By Andrew Brandt
While it is far from the first Trojan ever to simply fail to execute under Windows XP, it definitely caught our eye that a variant of Trojan-Downloader-Tacticlol distributed last week in a spam campaign only fully executed under Windows Vista or newer operating systems. It may have been just a fluke, but repeated tests with both a virtual machine and real hardware running Windows XP at various patch levels showed that the Trojan we received attached to a spam message simply quit when executed in an XP environment, but ran smoothly and did all its planned dirty work on a Windows Vista testbed.
The Trojan, which is capable of causing a devastating malware infection, drops a DLL with an odd name made up of random letters into the system32 folder, then registers the DLL so it loads the next time the computer boots up. After a reboot, it kicks into full swing, pulling down a variety of malware installers.
The spam message (we got a bunch of different variations, all with the same attachment) came from a variety of falsified return addresses. The message, with a subject of Statement of fees 2009/2010 contains an utterly incomprehensible body, which reads, in part: “The accomodation is dealt with by another section and I have passed your request on to them today.” It looks very similar to a message I get from the toll road authority here in Colorado that uses electronic toll collection. The real entity emails a statement every so often with an attached PDF, though the real toll road statement doesn’t appear to come from the domains “reclusivebillionaire.com” or “reelsolutions.com.” Nice try, sparky.
More interestingly, though, is the idea that this Trojan, which is so prevalent and widely distributed, may signal the start of a trend where malware authors begin turning away from XP as the dominant operating system they target.

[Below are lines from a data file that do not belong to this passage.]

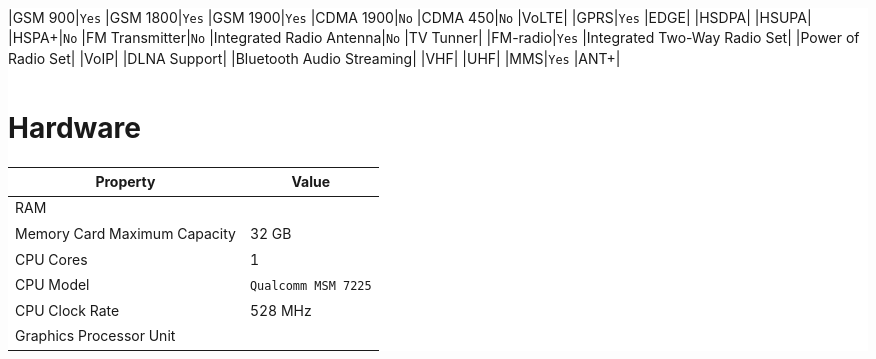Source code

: |GSM 900|`Yes`
|GSM 1800|`Yes`
|GSM 1900|`Yes`
|CDMA 1900|`No`
|CDMA 450|`No`
|VoLTE|
|GPRS|`Yes`
|EDGE|
|HSDPA|
|HSUPA|
|HSPA+|`No`
|FM Transmitter|`No`
|Integrated Radio Antenna|`No`
|TV Tunner|
|FM-radio|`Yes`
|Integrated Two-Way Radio Set|
|Power of Radio Set|
|VoIP|
|DLNA Support|
|Bluetooth Audio Streaming|
|VHF|
|UHF|
|MMS|`Yes`
|ANT+|

# Hardware

|Property| Value |
|--------|-------|
|RAM|
|Memory Card Maximum Capacity|32 GB
|CPU Cores|1
|CPU Model|`Qualcomm MSM 7225`
|CPU Clock Rate|528 MHz
|Graphics Processor Unit|
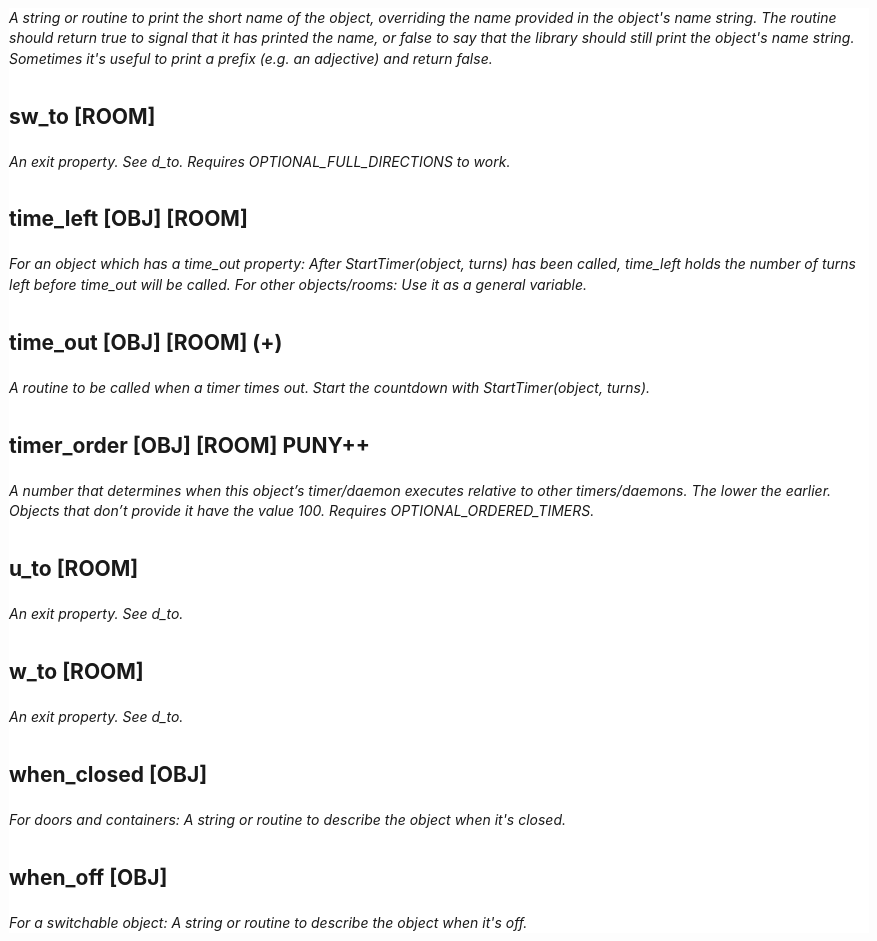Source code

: ###### A string or routine to print the short name of the object, overriding the name provided in the object's name string. The routine should return *true* to signal that it has printed the name, or *false* to say that the library should still print the object's name string. Sometimes it's useful to print a prefix (e.g. an adjective) and return *false*.

## sw_to \[ROOM\]

###### An exit property. See *d_to*. Requires *OPTIONAL_FULL_DIRECTIONS* to work.

## time_left \[OBJ\] \[ROOM\]

###### For an object which has a *time_out* property: After *StartTimer(object, turns)* has been called, *time_left* holds the number of turns left before *time_out* will be called. For other objects/rooms: Use it as a general variable.

## time_out \[OBJ\] \[ROOM\] (+)

###### A routine to be called when a timer times out. Start the countdown with *StartTimer(object, turns)*. 

## timer_order \[OBJ\] \[ROOM\] **PUNY++**

###### A number that determines when this object’s *timer*/*daemon* executes relative to other timers/daemons. The lower the earlier. Objects that don’t provide it have the value 100. Requires *OPTIONAL_ORDERED_TIMERS*.

## u_to \[ROOM\]

###### An exit property. See *d_to*.

## w_to \[ROOM\]

###### An exit property. See *d_to*.

## when_closed \[OBJ\]

###### For doors and containers: A string or routine to describe the object when it's closed.

## when_off \[OBJ\]

###### For a switchable object: A string or routine to describe the object when it's off.
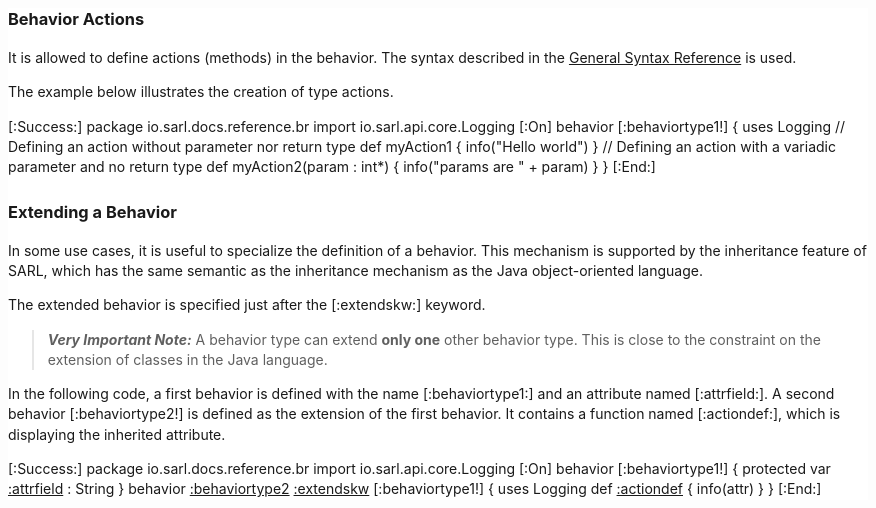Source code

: 
### Behavior Actions

It is allowed to define actions (methods) in the behavior. The syntax described in the
[General Syntax Reference](./GeneralSyntax.md) is used.

The example below illustrates the creation of type actions.

[:Success:]
	package io.sarl.docs.reference.br
	import io.sarl.api.core.Logging
	[:On]
	behavior [:behaviortype1!] {
		uses Logging
		// Defining an action without parameter nor return type
		def myAction1 {
			info("Hello world")
		}
		// Defining an action with a variadic parameter and no return type
		def myAction2(param : int*) {
			info("params are " + param)
		}
	}
[:End:]


### Extending a Behavior

In some use cases, it is useful to specialize the definition of a behavior. This mechanism is supported
by the inheritance feature of SARL, which has the same semantic as the inheritance
mechanism as the Java object-oriented language.

The extended behavior is specified just after the [:extendskw:] keyword.

> **_Very Important Note:_** A behavior type can extend __only one__ other behavior type. This is close
> to the constraint on the extension of classes in the Java language.

In the following code, a first behavior is defined with the name [:behaviortype1:] and an attribute named [:attrfield:].
A second behavior [:behaviortype2!] is defined as the extension of the first behavior. It contains a function named
[:actiondef:], which is displaying the inherited attribute.

[:Success:]
	package io.sarl.docs.reference.br
	import io.sarl.api.core.Logging
	[:On]
	behavior [:behaviortype1!] {
		protected var [:attrfield](attr) : String
	}
	behavior [:behaviortype2](MySubBehavior) [:extendskw](extends) [:behaviortype1!] {
		uses Logging
		def [:actiondef](action) {
			info(attr)
		}
	}
[:End:]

As with previous Tacticlol messages, the spam’s attachment is a .zip file. In this case, the attachment named Statement_of_Fees_2009-2010.zip contains a roughly 50KB malware installer named Statement_of_Fees_2009-2010.DOC.exe – a program with an icon designed to fool a casual user into thinking the executable is actually a Microsoft Word 2007 document, and an extra file extension to trick users who still foolishly have the “Hide File Extensions for Known File Types” option selected in their Folder settings for Windows Explorer. If you are one of these people, click Tools, Folder Options in any Explorer window, then switch to the View tab and clear this checkbox.
With the exception of not working properly under XP, the Trojan behaves identically to prior versions: It retrieves instructions from a command-and-control server to pull down executable payloads from other servers, as well as add some “backup” CnC server addresses to the Windows Registry under subkeys beneath the HKLM\software\classes\idid path. This particular version pulled down a wide variety of payloads, from a Zbot keylogger, to a Pushu spam bot, to another nasty downloader called TDSS, to a new version of a rogue AV that calls itself Sysinternals Antivirus (a play on the name of the highly reputable software company founded by Windows experts Mark Russinovich and Bryce Cogswell, later purchased by Microsoft).
For some time, the conventional wisdom in malware analysis has been that, if you want to do research in a real test environment, it makes sense to use the oldest, most vulnerable, most attacked version of Windows. This development of a Trojan which simply rejects Windows XP as a platform for infection may signal that it’s time for researchers to broaden their horizons and look at these newest, supposedly more secure platforms, more carefully than we may have done in the past.